Git is one of the most powerful tools in a developer’s arsenal, but its flexibility and depth can sometimes make it challenging to master. This post explores some of the fundamental Git concepts that every developer should understand to work effectively with version control.

Local vs. Remote: Understanding the Relationship

When working with Git, one of the first things to grasp is the relationship between your local repository and the remote repository (typically hosted on platforms like GitHub, GitLab, or Bitbucket).

The message Your branch is ahead of 'origin/master' by 2 commits is a common sight for Git users. This simply means your local repository contains two commits that haven’t been pushed to the remote repository yet. These commits exist only on your machine until you synchronize them with the remote using git push origin master.

Handling Divergent Histories

This relationship becomes more complex when changes occur in both locations. Consider this scenario:

Developer: What happens when one also cleans up code that was part of a pull request on GitHub and not locally?

When you edit files on GitHub directly but also have local changes, your histories diverge.

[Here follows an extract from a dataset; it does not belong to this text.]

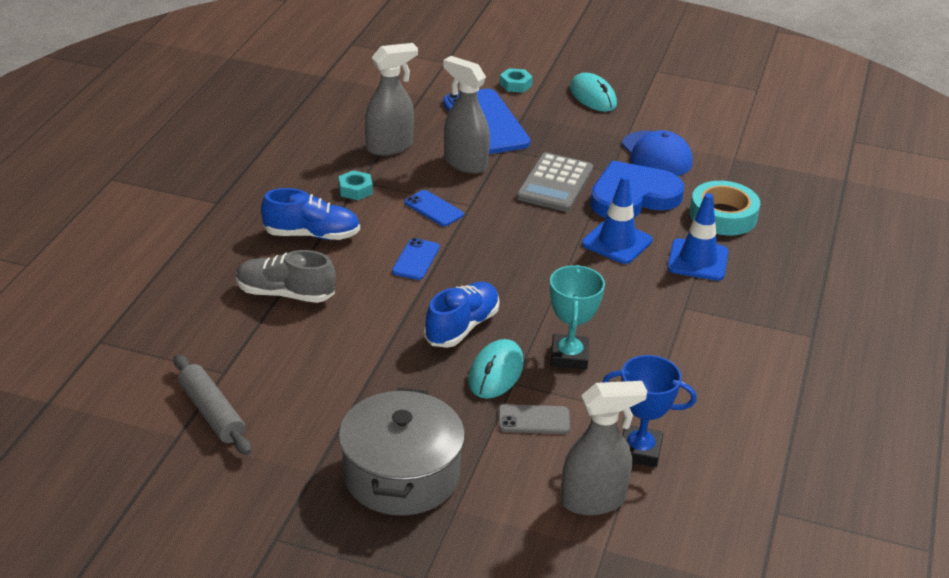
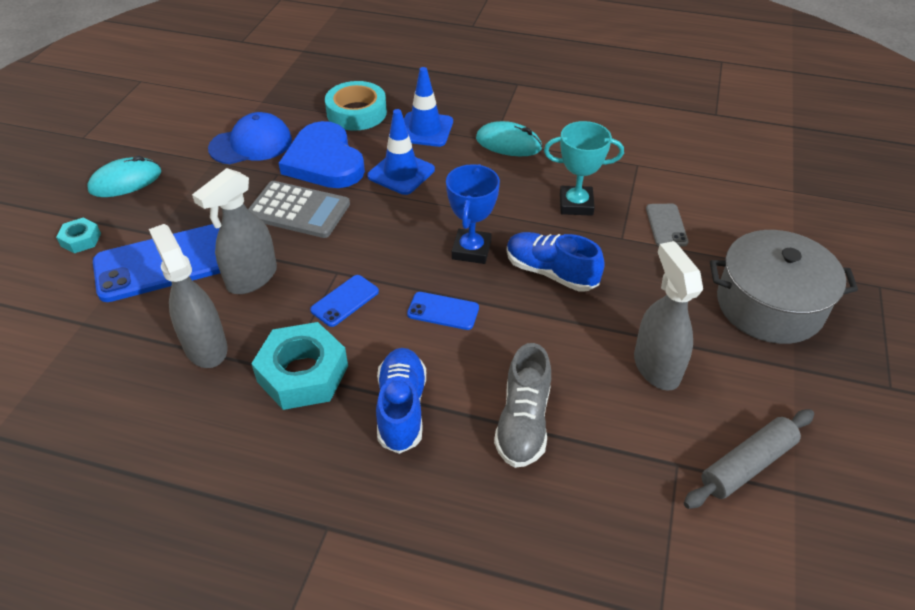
camera: 90 degrees left, 10 degrees up
turquoise nut [339,170,373,200] -> turquoise nut [251,322,348,410], size x1.99
turquoise mouse [468,339,524,399] -> turquoise mouse moved to [476,121,542,156]
grey spray bottle [561,381,647,515] -> grey spray bottle moved to [634,241,703,391]
blue trophy [603,355,697,467] -> blue trophy moved to [446,164,500,264]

This creates a situation where both repositories have different changes to the same codebase. When you try to synchronize them, Git will inform you of this divergence:

$ git pull origin symbolic-tensor-constants
From https://github.com/c5huracan/tinygrad
 * branch              symbolic-tensor-constants -> FETCH_HEAD
hint: You have divergent branches and need to specify how to reconcile them.
hint: You can do so by running one of the following commands sometime before
hint: your next pull:
hint: 
hint:   git config pull.rebase false  # merge
hint:   git config pull.rebase true   # rebase
hint:   git config pull.ff only       # fast-forward only

In this case, you need to decide how to reconcile these divergent histories. For branches that are part of pull requests (which are considered public), merging is typically the safer approach:

git pull --no-rebase origin symbolic-tensor-constants

Fetch vs. Pull: Different Ways to Get Remote Changes

When you need to get changes from the remote repository, Git offers two primary commands:

Developer: What is the difference between a fetch and a pull?

Git Fetch

git fetch downloads changes from the remote repository but doesn’t integrate them into your working files. It’s like checking what’s new without actually applying those changes.

git fetch origin

This command:

  • Updates your remote-tracking branches (like origin/master)
  • Doesn’t modify your working directory
  • Allows you to review changes before integrating them

Git Pull

git pull is more direct - it downloads changes and immediately integrates them into your current branch.

git pull origin master

Essentially, git pull is a combination of git fetch followed by either git merge or git rebase, depending on your configuration.

A safer workflow is often to fetch first, review the changes (using git diff origin/master), and then decide how to integrate them.

Developer: What is the : prompt when I run the git diff trying to tell us?

When running commands like git diff, you might encounter a colon (:) prompt. This indicates that Git is using a pager (typically “less” on Unix-like systems) to display the output.

This interactive mode allows you to:

  • Navigate through large outputs with Space (page down) or b (page up)
  • Search for specific text with /
  • Quit and return to the command line with q

If you prefer to see all output at once, you can use the --no-pager option:

git --no-pager diff

Merge vs. Rebase: Two Paths to Integration

Developer: What is the difference between merge and rebase?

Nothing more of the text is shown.